Graph Foundation Models (GFMs) have emerged as a frontier in graph learning, which are expected to deliver transferable representations across diverse tasks. However, GFMs remain constrained by in-memory bottlenecks: they attempt to encode knowledge into model parameters, which limits semantic capacity, introduces heavy lossy compression with conflicts, and entangles graph representation with the knowledge in ways that hinder efficient adaptation, undermining scalability and interpretability. In this work,we propose RAG-GFM, a Retrieval-Augmented Generation aided Graph Foundation Model that offloads knowledge from parameters and complements parameterized learning.

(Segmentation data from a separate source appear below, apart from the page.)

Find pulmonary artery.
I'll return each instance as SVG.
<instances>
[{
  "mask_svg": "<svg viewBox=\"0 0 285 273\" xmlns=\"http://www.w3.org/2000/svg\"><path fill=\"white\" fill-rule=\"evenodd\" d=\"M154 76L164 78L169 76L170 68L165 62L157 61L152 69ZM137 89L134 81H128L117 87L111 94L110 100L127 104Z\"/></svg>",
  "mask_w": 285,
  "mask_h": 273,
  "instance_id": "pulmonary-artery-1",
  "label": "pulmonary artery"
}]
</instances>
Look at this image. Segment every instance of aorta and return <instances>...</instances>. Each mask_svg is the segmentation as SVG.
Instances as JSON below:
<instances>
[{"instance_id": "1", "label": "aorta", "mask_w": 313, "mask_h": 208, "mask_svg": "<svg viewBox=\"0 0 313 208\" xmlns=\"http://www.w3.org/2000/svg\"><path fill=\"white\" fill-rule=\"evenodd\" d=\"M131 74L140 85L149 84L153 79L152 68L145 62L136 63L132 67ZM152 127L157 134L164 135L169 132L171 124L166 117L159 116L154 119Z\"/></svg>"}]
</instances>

To externalize graph knowledge, we build a dual-modal unified retrieval module, where a semantic store from prefix-structured text and a structural store from centrality-based motif. To preserve heterogeneous information, we design a dual-view alignment objective that contrasts both modalities to capture both content and relational patterns. To enable efficient downstream adaptation, we perform in-context augmentation to enrich supporting instances with retrieved texts and motifs as contextual evidence. Extensive experiments on five benchmark graph datasets demonstrate that RAG-GFM consistently outperforms 13 state-of-the-art baselines in both cross-domain node and graph classification, achieving superior effectiveness and efficiency.